_ASSIGNED TASK_
From the records below, pull each line that has "pies".

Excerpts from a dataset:
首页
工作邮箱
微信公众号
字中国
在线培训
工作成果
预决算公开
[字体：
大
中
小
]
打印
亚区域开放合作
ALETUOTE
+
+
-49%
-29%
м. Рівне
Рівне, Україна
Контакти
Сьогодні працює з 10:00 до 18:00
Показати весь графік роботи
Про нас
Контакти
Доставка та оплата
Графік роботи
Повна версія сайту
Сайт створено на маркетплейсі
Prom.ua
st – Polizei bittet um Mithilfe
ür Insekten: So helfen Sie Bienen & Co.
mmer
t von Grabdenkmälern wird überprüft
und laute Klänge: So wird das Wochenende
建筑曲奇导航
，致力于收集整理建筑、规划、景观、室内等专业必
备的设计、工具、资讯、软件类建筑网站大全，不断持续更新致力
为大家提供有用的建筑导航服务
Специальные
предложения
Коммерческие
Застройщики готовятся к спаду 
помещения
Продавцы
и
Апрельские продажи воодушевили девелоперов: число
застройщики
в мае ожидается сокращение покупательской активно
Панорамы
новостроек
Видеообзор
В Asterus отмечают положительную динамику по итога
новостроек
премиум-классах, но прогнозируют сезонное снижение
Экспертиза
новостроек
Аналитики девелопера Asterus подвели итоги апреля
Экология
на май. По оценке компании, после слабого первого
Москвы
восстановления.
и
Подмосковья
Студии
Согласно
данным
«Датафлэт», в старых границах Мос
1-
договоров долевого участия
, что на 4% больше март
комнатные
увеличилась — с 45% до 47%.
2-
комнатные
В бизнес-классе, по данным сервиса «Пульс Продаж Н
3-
...
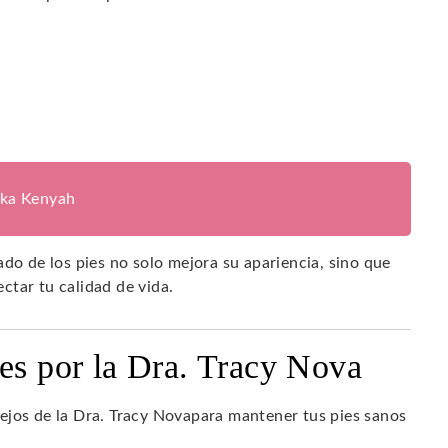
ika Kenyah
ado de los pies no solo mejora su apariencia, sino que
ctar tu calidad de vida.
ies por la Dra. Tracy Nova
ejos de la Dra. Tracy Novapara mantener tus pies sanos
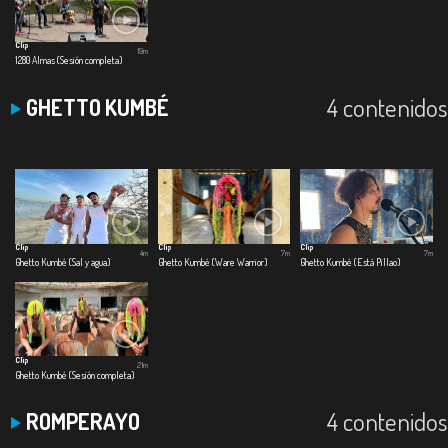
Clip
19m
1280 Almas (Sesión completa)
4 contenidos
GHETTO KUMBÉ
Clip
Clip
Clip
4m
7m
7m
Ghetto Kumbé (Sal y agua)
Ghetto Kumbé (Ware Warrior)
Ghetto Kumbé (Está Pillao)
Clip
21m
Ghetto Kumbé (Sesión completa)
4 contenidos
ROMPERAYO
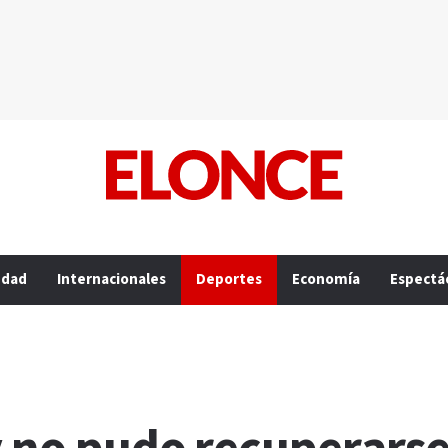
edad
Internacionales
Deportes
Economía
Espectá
==
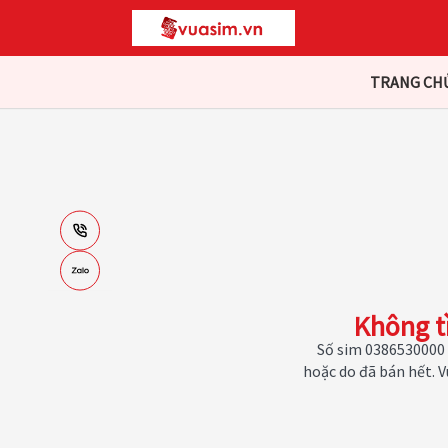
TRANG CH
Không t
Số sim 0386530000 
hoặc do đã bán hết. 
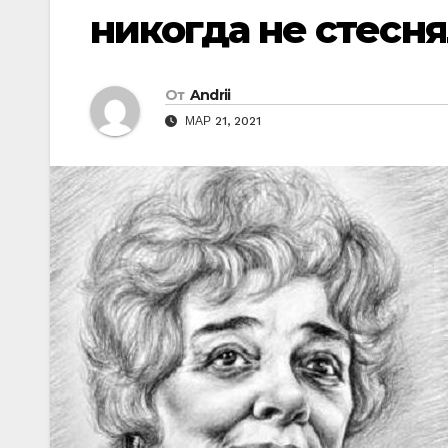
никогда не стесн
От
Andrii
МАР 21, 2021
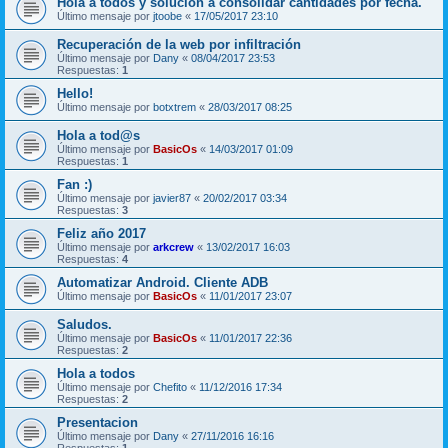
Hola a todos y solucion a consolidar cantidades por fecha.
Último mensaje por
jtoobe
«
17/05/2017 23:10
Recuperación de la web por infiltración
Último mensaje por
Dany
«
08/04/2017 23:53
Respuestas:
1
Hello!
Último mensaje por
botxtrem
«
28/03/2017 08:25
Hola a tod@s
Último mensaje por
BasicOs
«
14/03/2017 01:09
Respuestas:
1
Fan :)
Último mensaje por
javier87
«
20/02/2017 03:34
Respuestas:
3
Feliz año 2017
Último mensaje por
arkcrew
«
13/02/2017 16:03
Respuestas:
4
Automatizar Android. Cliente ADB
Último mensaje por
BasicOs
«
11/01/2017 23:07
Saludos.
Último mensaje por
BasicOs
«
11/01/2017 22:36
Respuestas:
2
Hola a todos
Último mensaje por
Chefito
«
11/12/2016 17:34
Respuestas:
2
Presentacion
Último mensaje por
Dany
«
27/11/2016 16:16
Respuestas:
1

_WRITTEN REPLY_
ado de los pies no solo mejora su apariencia, sino que
ejos de la Dra. Tracy Novapara mantener tus pies sanos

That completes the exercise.